Big shocker: Bridget’s sharing yet another soup recipe (and looking suspiciously like the last one–I promise this is a new picture, a new soup!). If it’s not a soup, it’s a chili here in my food archives, I’m afraid. At least this time of year in the frozen tundra-like state I’m currently living in. Do the southern California readers of this blog just skip posts like these? Skip these posts and head to the beach with coconut-scented sunscreen in hand? I hate you all.
I saw a picture of this soup on Instagram the other day and as someone who’s always game for a soup, as we’ve already established, my interest was piqued. Add to that, I saw the word Ina so… it was good as made in my dutch oven right then and there.
And who doesn’t have chicken broth, celery, carrots, onions, and some canned beans at the ready most of the time? You? Get thyself to the store and keep those stocked at all times. Everything good in this life starts with a mirepoix (you like how I got fancy there?). This is no exception.

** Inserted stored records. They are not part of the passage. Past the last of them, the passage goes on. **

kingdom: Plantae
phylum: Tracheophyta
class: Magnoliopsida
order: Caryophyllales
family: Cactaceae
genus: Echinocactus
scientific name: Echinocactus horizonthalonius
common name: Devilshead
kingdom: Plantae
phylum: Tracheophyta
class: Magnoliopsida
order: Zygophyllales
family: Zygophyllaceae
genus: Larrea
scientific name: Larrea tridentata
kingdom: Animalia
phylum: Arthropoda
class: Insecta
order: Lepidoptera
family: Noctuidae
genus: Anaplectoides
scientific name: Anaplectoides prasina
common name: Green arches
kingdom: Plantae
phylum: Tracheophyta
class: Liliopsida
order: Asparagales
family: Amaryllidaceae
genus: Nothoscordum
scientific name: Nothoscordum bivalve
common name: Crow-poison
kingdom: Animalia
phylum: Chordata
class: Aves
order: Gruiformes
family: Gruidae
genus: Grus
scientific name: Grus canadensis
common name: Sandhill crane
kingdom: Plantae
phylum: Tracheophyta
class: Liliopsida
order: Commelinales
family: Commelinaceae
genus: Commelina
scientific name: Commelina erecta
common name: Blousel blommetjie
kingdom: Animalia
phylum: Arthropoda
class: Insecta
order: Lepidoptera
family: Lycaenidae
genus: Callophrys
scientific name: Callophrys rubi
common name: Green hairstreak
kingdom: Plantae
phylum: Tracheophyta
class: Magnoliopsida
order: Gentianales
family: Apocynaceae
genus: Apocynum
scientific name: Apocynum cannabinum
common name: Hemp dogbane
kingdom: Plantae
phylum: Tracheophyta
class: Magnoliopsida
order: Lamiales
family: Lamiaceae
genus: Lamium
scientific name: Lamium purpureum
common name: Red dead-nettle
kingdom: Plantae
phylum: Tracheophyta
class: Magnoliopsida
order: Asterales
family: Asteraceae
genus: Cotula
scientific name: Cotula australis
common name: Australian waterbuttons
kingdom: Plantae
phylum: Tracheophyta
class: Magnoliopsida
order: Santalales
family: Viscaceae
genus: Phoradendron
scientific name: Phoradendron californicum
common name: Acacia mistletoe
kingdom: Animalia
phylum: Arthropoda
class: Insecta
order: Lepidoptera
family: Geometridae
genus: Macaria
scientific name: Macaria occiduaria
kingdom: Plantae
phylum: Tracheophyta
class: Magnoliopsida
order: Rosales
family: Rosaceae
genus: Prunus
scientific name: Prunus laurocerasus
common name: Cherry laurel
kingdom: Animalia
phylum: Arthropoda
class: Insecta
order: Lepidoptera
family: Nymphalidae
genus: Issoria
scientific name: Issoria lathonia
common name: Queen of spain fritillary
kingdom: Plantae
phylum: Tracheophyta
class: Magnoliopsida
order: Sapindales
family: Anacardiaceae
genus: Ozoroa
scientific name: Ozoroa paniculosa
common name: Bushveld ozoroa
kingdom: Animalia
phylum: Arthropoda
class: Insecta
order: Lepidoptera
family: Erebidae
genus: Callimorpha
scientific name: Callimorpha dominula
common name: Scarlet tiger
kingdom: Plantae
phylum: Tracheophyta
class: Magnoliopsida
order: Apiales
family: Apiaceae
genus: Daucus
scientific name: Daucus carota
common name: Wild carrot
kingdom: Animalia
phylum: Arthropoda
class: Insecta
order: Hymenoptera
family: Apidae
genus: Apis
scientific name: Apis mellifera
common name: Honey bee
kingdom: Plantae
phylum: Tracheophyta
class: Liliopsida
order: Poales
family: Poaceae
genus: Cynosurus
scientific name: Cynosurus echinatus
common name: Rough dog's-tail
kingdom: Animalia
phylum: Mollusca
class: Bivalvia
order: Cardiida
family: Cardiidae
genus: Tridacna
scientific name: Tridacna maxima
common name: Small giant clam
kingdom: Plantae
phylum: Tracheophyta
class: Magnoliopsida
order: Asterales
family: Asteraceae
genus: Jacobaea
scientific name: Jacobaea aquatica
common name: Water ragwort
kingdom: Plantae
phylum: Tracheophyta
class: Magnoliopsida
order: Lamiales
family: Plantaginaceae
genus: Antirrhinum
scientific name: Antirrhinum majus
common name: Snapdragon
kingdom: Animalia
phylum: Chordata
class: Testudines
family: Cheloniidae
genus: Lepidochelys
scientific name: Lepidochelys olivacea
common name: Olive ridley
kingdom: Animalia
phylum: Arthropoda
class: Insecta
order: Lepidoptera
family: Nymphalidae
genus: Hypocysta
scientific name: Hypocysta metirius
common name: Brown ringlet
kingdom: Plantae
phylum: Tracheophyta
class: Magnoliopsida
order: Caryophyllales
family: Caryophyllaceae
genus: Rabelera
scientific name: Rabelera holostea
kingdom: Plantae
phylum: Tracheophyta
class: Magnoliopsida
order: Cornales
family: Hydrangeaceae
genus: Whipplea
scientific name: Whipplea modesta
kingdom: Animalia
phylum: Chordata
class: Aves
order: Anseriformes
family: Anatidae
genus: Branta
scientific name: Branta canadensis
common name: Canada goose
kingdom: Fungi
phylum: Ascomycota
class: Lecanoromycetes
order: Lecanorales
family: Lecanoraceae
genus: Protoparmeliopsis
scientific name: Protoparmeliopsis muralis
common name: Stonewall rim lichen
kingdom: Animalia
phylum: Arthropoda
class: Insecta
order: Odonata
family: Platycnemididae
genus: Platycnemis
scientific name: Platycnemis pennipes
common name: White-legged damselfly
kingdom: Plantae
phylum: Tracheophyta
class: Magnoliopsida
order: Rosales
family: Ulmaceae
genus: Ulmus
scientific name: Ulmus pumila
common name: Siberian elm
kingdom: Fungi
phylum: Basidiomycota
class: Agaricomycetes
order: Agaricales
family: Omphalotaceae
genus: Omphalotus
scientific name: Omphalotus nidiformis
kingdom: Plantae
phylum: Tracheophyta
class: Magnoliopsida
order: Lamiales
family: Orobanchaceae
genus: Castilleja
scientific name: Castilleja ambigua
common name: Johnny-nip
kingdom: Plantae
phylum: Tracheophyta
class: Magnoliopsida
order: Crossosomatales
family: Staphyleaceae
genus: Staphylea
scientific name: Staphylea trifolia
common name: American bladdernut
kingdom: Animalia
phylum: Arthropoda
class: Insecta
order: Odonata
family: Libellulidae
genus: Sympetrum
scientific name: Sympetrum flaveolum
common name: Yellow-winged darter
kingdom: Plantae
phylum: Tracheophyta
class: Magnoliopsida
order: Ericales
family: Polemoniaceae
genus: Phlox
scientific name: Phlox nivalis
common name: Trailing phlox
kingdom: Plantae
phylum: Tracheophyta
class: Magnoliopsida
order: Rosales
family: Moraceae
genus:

I changed it a bit, surprise surprise. Another reason why soup will always win. The butternut squash got swapped out for some sweet potato because really, the difference isn’t huge, and who in their right mind enjoys working with a butternut squash? Not I. I once hacked at one with a tool whose name escapes me now but imagine a kitchen-approved sledgehammer and there you have it. I can’t bring myself to buy it already cubed from the vegetable section because, I don’t really know, but I’d have saved myself a lot of grief that day. And while spinach is great in a hot soup, I am die-hard about cabbage in my minestrone. Growing up, my Mom’s always had cabbage and while Ina can generally do no wrong, I do believe the soup was elevated a bit by that substitution (did I just change Ina? Is that sinful? Like editing Shakespeare or something? My apologies.). Oh, and the pasta. I couldn’t find whatever little pasta she referred to so it was a mix of some other teeny noodle and I also added farro. I know. I really took some liberties with this one. It was delicious though.
I doubled it and had some for lunch the next day with some chopped chicken, so that’d be a nice substitution too. Particularly if you have teenage boys who sometimes come to the kitchen all wide-eyed until you throw meat in their direction. You know.
Winter Minestrone Soup
4 ounces pancetta, 1/2 inch diced
1 1/2 cups chopped yellow onion
2 cups chopped carrots (3 carrots)
2 cups diced celery (3 stalks)
2 1/2 cups butternut squash (or sweet potato!)
4 cloves garlic, smashed
2 teaspoons chopped fresh thyme
1 26-ounce box diced tomatoes, such as Pomi
6 to 8 cups chicken stock
1 bay leaf
salt and peper
1 15-ounce can cannellini beans, drained and rinsed
2 cups cooked small pasta, such as tubetti
8 to 10 ounces fresh baby spinach leaves (or cabbage!)
1/2 cup good dry white wine
2 tablespoons store-bought pesto (this is amaaaaazing in it)
freshly grated parmesan cheese for serving
Heat olive oil over medium in a large heavy pot or dutch oven. Add the pancetta and cook over medium-low heat for 6 to 8 minutes, stirring occasionally, until lightly browned. Add the onions, carrots, celery, squash, garlic, and thyme and cook over medium heat, stirring occasionally, for 8 to 10 minutes till the vegetables begin to soften. Add the tomatoes, 6 cups of the stock, the bay leaf, 1 tablespoon of salt, 1 1/2 teaspoons of pepper. Bring to a boil then lower heat and simmer uncovered for 30 minutes until the vegetables are tender. Discard the bay leaf. Add the beans and cooked pasta (I cooked the pasta at this point, and it was fine!) and heat through. The soup should be thick but if it’s too thick, add more chicken stock. (I added the chopped cabbage at this point, about half a head?)
Just before serving, reheat the soup and add the spinach. Stir. Cook till leaves are wilted (this takes no time at all). Stir in the white wine and pesto. Depending on the saltiness of the stock, add some more. Serve alongside garlic bruschetta, sprinkled with parmesan cheese, and a drizzle of olive oil.